When you’re given the green light to attack each hole location and you subscribe to a philosophy that says you must make birdies, it takes immense self-restraint to reel it back and embrace a different mindset.

When you’re Rory McIlroy come US Open week, you need to bin what works for you 51 weeks a year and embrace a mantra that is employed by countryman Graeme McDowell.

Within a 20-minute span late Thursday at the Olympic Club, the best mates completed their opening rounds of the 112th US Open and disappeared into a clubhouse room to sign their scorecards. McDowell came out with a smile and distinctive perspective; McIlroy... well, he wasn’t really seen and he wasn’t really heard, though a few quotes mysteriously appeared a short time later.

Safe to say their scores had a lot to do with it — McDowell having authored an effective one-under 69 to get into a share of second, McIlroy having made one lone birdie against eight bogeys for 77. Understandable that McIlroy, No 2 in the world and the reigning champion, would be shell-shocked to the point of being so quiet, though it goes against the very nature of why he has been universally embraced by golf fans everywhere, especially in the United States.

McIlroy has been refreshingly open and honest with the golf media, so it was disconcerting to some to see the way in which he seemed to retreat after such a miserable day.

We’re not suggesting McIlroy had an obligation to follow that tournament-ending 77 with a stand-up comedy routine or even regale the press with tales of horror. But there is a suspicion that this US Open business makes him uncomfortable and he might be well-served to take a page from McDowell’s game plan.

True, McIlroy a year ago won this event, but an asterisk need be applied. That was not a true US Open, where firm, fast fairways and granite greens usually greet players. Instead, a saturated golf course gave players something they get most every week on the tours in the US and Europe — velcro greens in which you had one thought and one thought only: attack.

McIlroy did so to the tune of 16 under, which is hardly the sort of number that appears on US Open leaderboards. Instead, this championship is a grind, the kind which mandates you scale back your expectations and strap in for pars and bogeys, not birdies and eagles. USGA officials set out to frustrate you, to take you out of your comfort zone and McIlroy clearly let them win the battle on Thursday, just as he did in 2010 at Pebble Beach when he shot 75-77 and missed the cut.

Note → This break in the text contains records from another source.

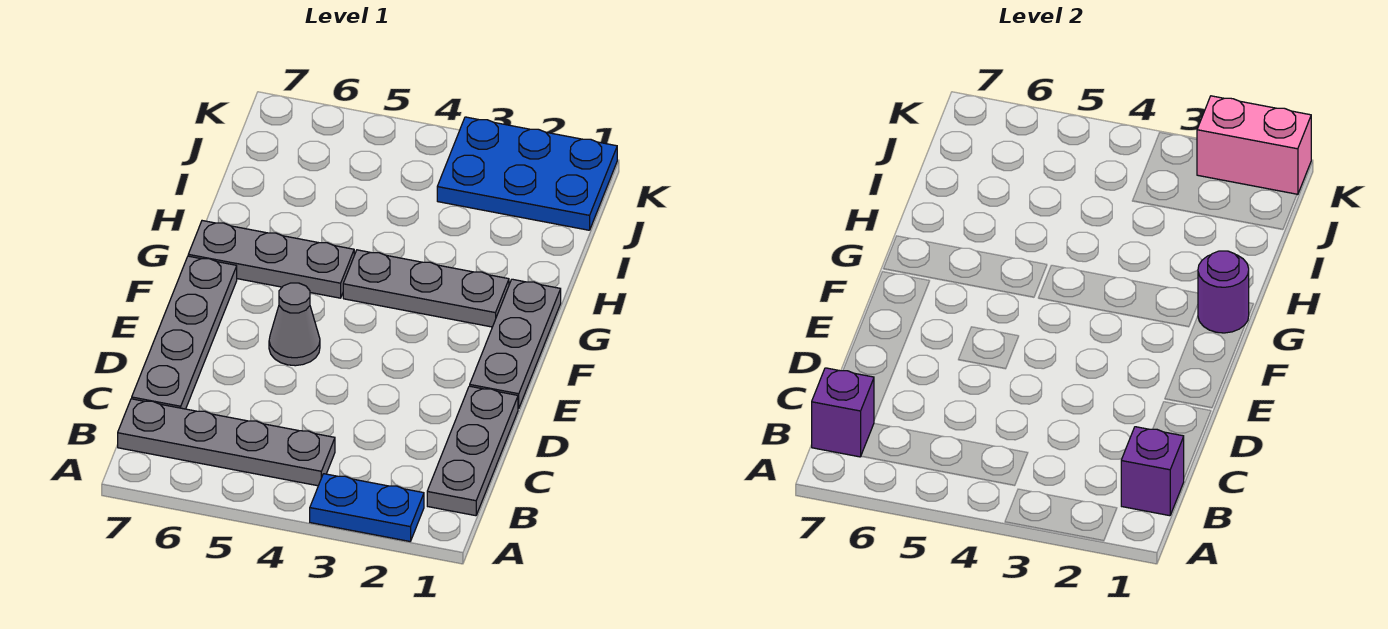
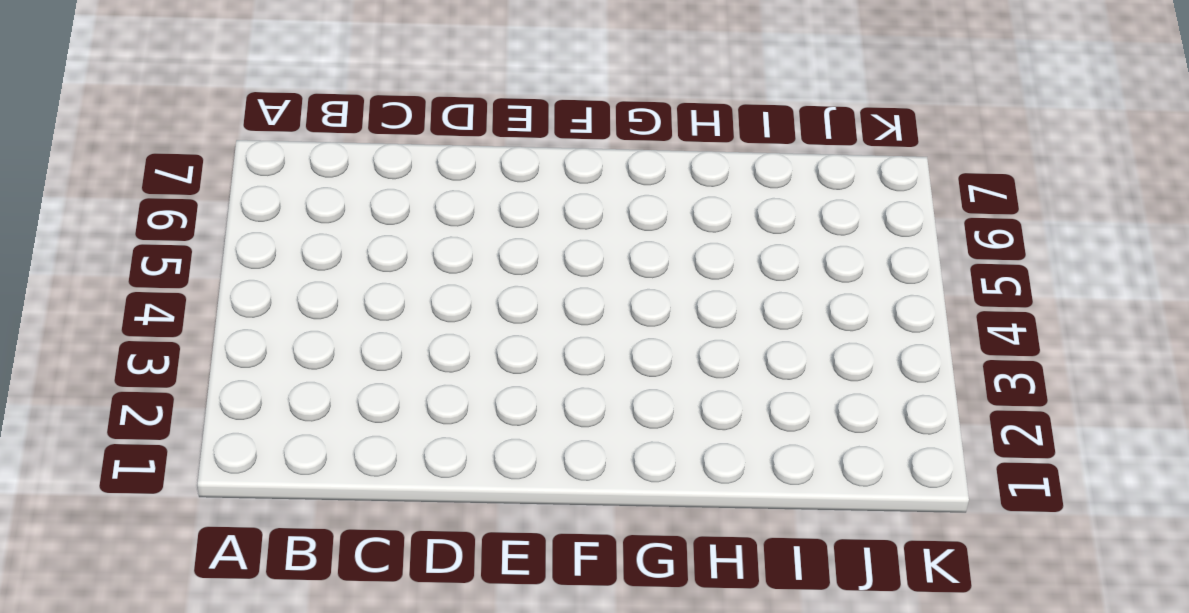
none -> blue plate A2:A3 level 1
none -> grey plate B1:D1 level 1
none -> grey plate B4:B7 level 1

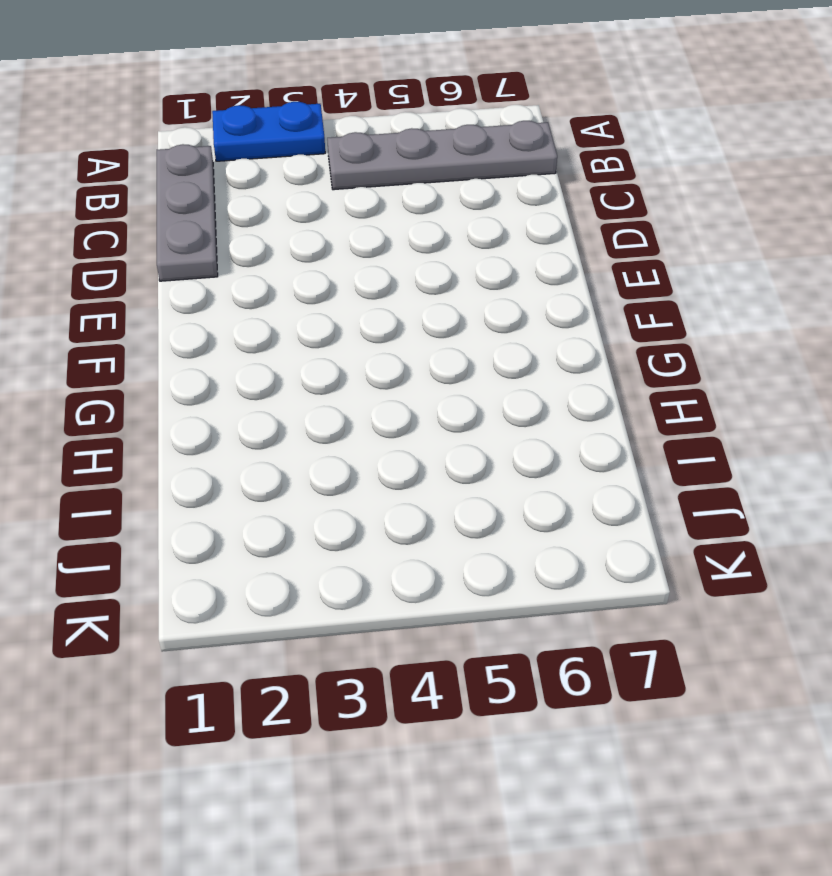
none -> grey plate C7:F7 level 1
none -> grey plate E1:G1 level 1
none -> grey cone E5 level 1

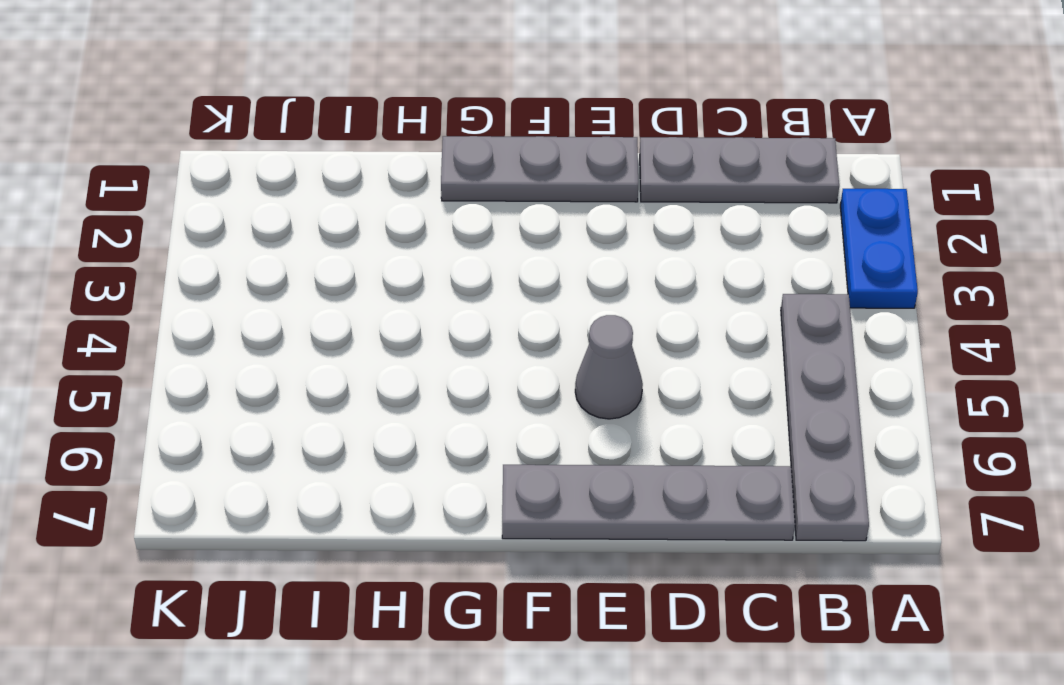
none -> grey plate G2:G4 level 1
none -> grey plate G5:G7 level 1
none -> blue plate J1:K3 level 1

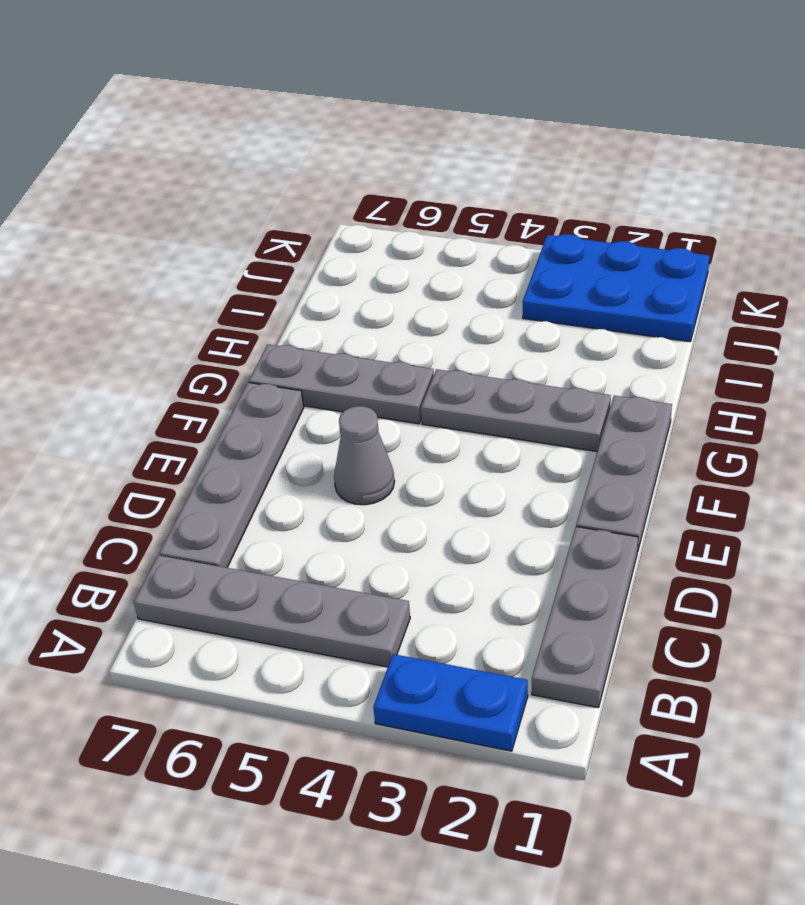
none -> purple brick B1 level 2
none -> purple brick B7 level 2
none -> purple round brick G1 level 2

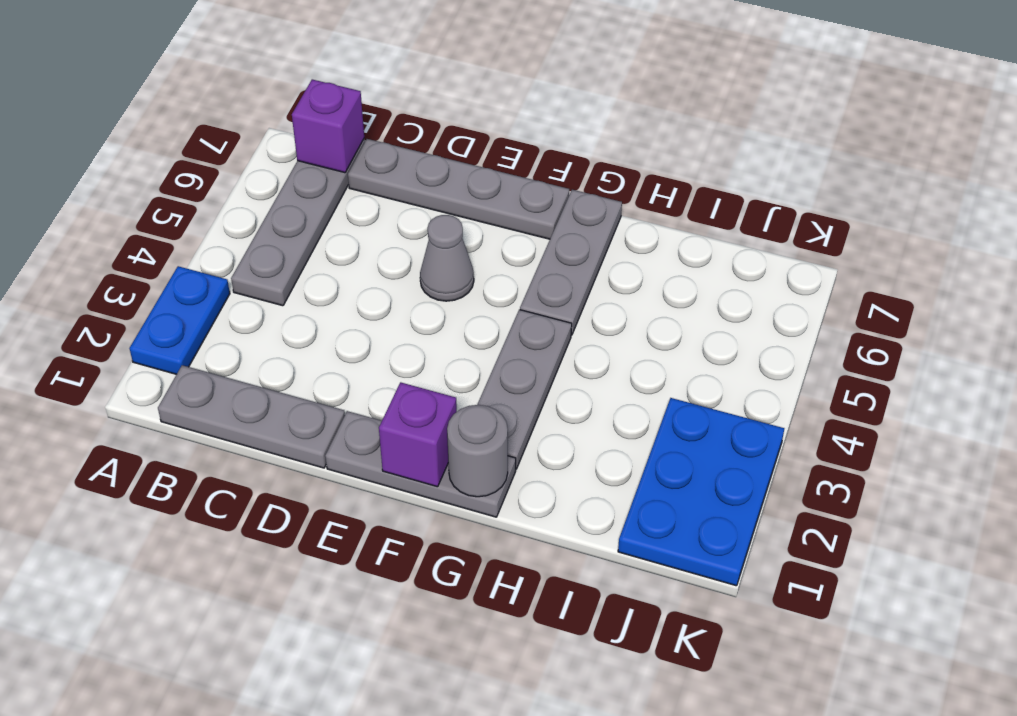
purple brick F1 level 2 -> purple brick B1 level 2
grey round brick G1 level 2 -> purple round brick G1 level 2
none -> pink brick K1:K2 level 2

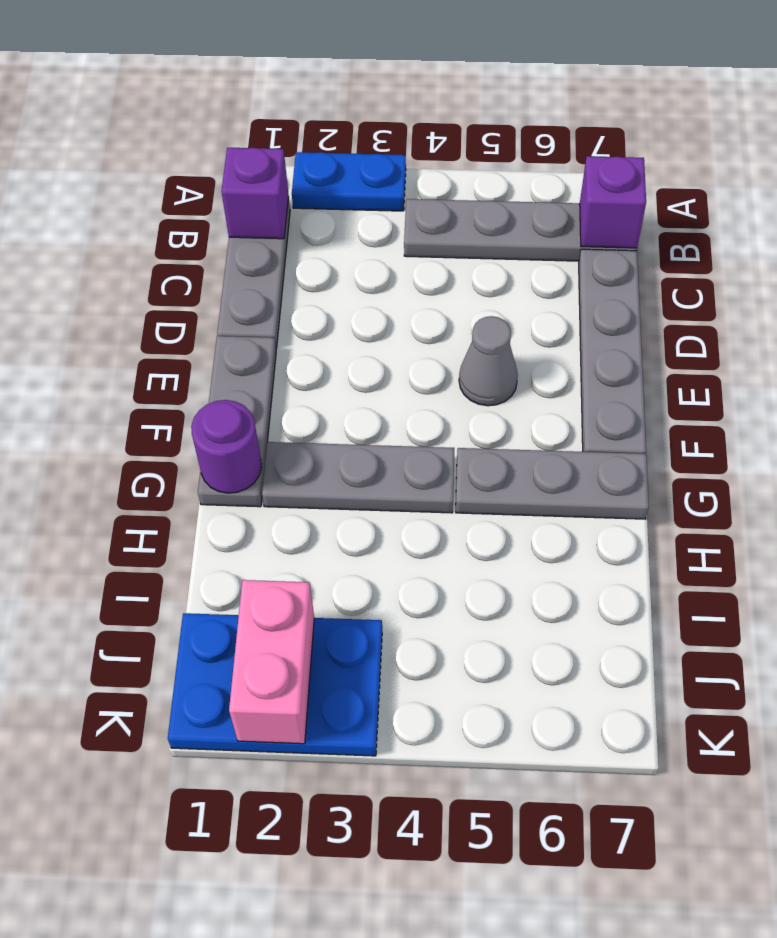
pink brick J2:K2 level 2 -> pink brick K1:K2 level 2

He was not alone, however, because Masters champ Bubba Watson shot 78, Phil Mickelson and Adam Scott signed for 76s, and Louis Oosthuizen 77, and none of them would testify that they maintained composure and remembered the credo about course management.

That’s not a subject they need to care about most weeks of the year, but it is come US Open time, where the style of play is unpleasing to the eye, perhaps, but it sure appeals to some.

McDowell, for instance.

“I’ve always enjoyed the US Open set-ups. Itreally rewards placement off the tee, just hanging tough, staying patient, placing your iron shots, chipping, putting,” McDowell said. “Really, it’s golf’s toughest test.”

Heroic that he may have been to so many golf fans, Arnold Palmer never grasped that gruelling aspect to the US Open, not like his arch rival Jack Nicklaus. Palmer’s aggressive nature explains why he won just one of these, whereas Nicklaus’ methodical, conservative personality shined forth to the tune of four victories.

One gets a sense that McIlroy is like Palmer and while that endears him to fans and suits him competitively most weeks, it could behoove him to learn how to be more patient come the US Open and those rare weeks during the season (the Players Championship at TPC Sawgrass and the BMW PGA Championship at Wentworth) when a conservative mode would pay off.

In other words, be more like McDowell, who sounds like he doesn’t mind sticking needles in his eyes — which is how some players see this US Open business.

“It’s a grind out there,” McDowell said. “You’ve just got to hang tough.”

Easier said than done. Just ask McIlroy.